■ SOURCE EXTRACT ■

My personal use case being the creation of files from scratch, I can live with this and

query my weather database starting at 1:00 and ending at 0:00 inclusive
modify the export function to not move the first value to the end

But I’m interested in your feedback because either I’m still misunderstanding, or the internal representation is problematic and in fact should probably be hidden from the user.

The second and unrelated aspect of the problem when merging data from different sources, which I initially overlooked, is knowing which time period is covered by a timestamp.

In EPW, all values are point in time except illuminance/radiation which are aggregations over the last time step, which is equivalent to half-hour (from #55 and EnergyPlus Weather File (EPW) Data Dictionary: Auxiliary Programs — EnergyPlus 8.3).

My data source is Oikolab. It is unclear to me what exact time interval is represented by 0:00 Jan 1, 2020. From their docs (https://docs.oikolab.com), it looks like they have all values representing a point in time except radiation/illuminance (and precipitation but we don’t need those) being values aggregated from the last hour. This seems to match with EPW. It might not be a coincidence. Either this is common practice, or they did it to match EPW. EPW export is quoted as a use case in their FAQ and they recommend LadyBug for the job. I sent them an email for confirmation/clarification.

Hopefully, all values match already and I’ll get away with it. Otherwise, I might have to shift some values. Or maybe there’ll be only a 30 minutes shift (if the value is point in time in Oikolab and half-hour in EPW) in which case I may interpolate or perhaps just let it go.

I can’t believe how much time I spent trying to understand this. I won’t blame it on LadyBug, rather EPW and myself. It’s not a total loss as I understand much more clearly what I’m doing now.

chris · April 9, 2021, 2:55pm

Thanks @jerome .

All good points.

We can definitely add a method to the HourlyContinuousCollection class that automatically moves the end value to the start so that you can just take your data from Jan 1 1:00 to Jan 1:0:00 and assign it to the EPW data collection using that method. I opened a issue for it here and I’ll try to add it soon:

This raises a really important point, which is that all of the EPW data collections move the start value to the end before export EXCEPT the radiation and illuminance data fields. These ones are totally unaltered between import and export for the reasons that you specified. You can use the point_in_time property on the data type class to verify whether the data type is one that gets shifted to align with datetimes or not:

https://www.ladybug.tools/ladybug/docs/ladybug.datatype.base.html#ladybug.datatype.base.DataTypeBase.point_in_time

jerome · April 30, 2021, 3:10pm

Hi @chris.

■ TASKS AND EXERCISES ■
1. According to the EPW timestamp thread, which EPW data fields stay unaltered between import and export?
2. Transcribe the EPW timestamp thread starting with "query my weather" and going on through "by a timestamp.".
You can ignore the lines after the EPW timestamp thread.

■ PROVIDED MATERIAL ■

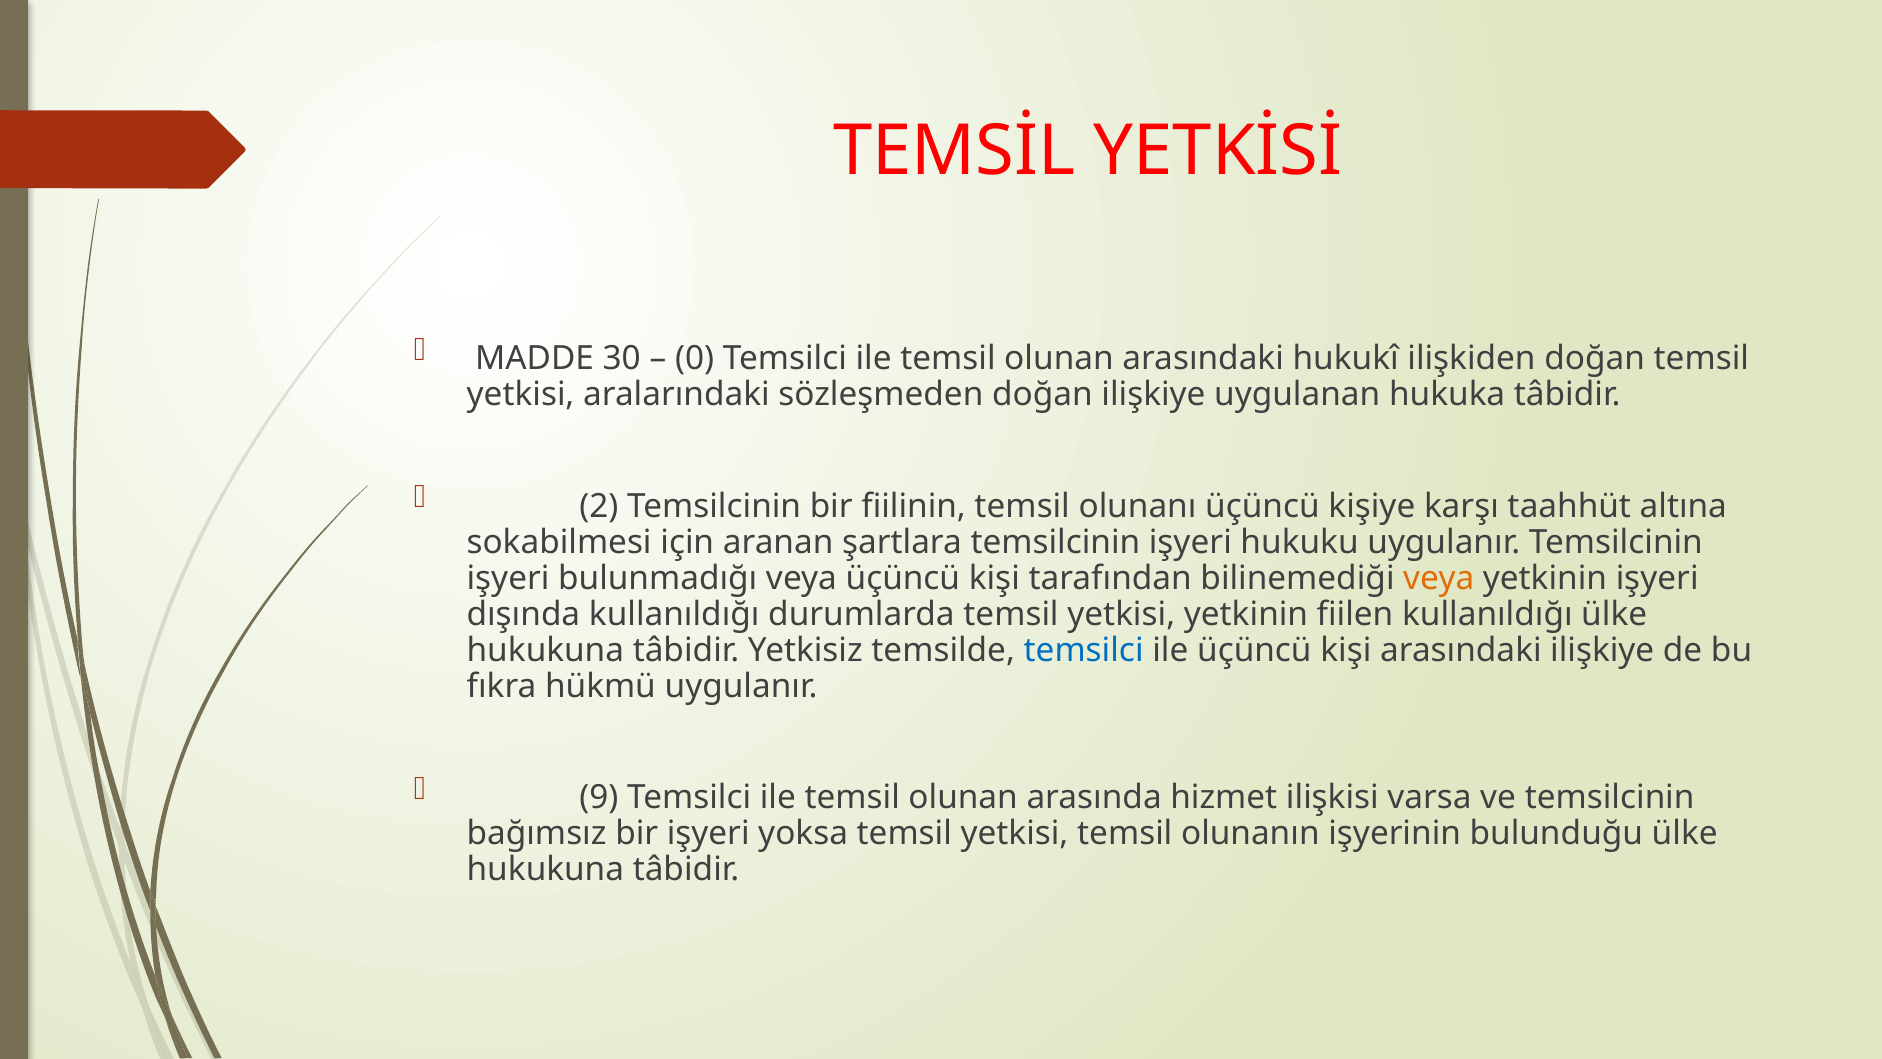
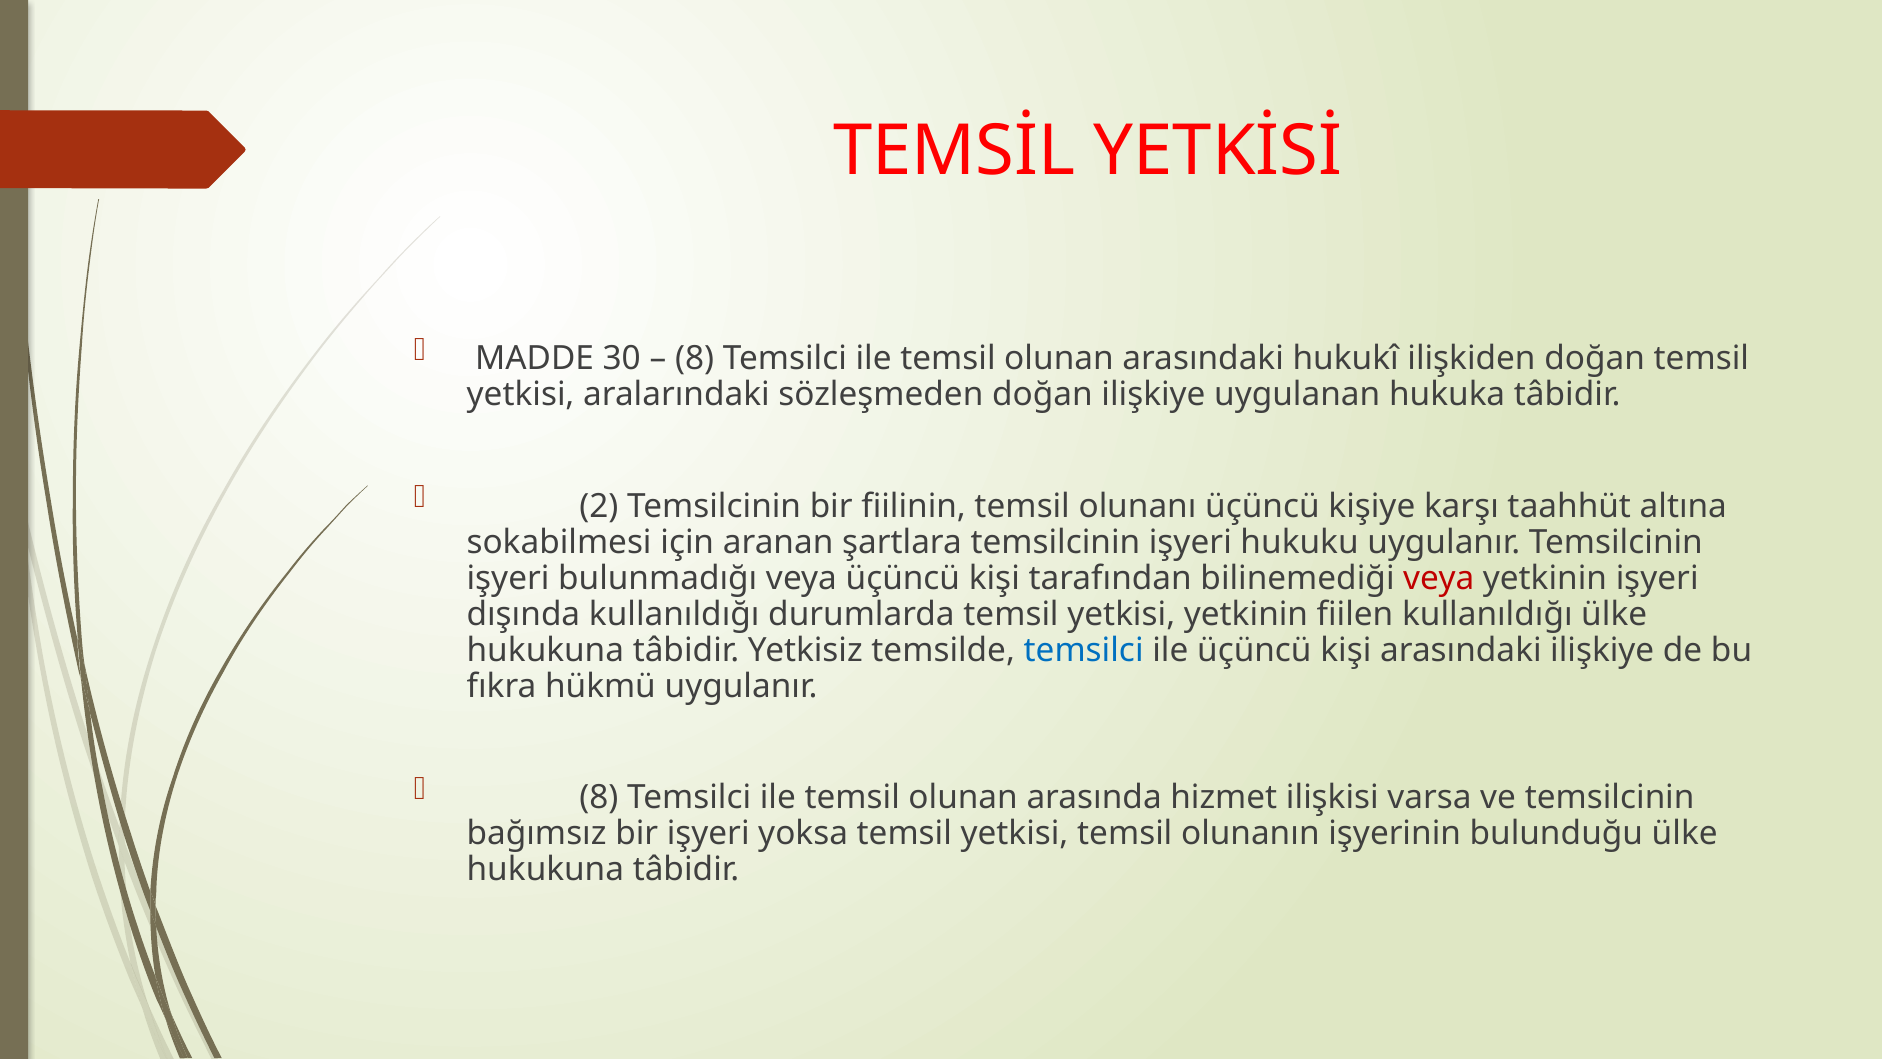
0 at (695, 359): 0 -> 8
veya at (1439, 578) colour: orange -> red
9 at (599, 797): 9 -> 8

■ THE ANSWERS ■
1. The radiation and illuminance data fields.

2.
query my weather database starting at 1:00 and ending at 0:00 inclusive
modify the export function to not move the first value to the end

But I’m interested in your feedback because either I’m still misunderstanding, or the internal representation is problematic and in fact should probably be hidden from the user.

The second and unrelated aspect of the problem when merging data from different sources, which I initially overlooked, is knowing which time period is covered by a timestamp.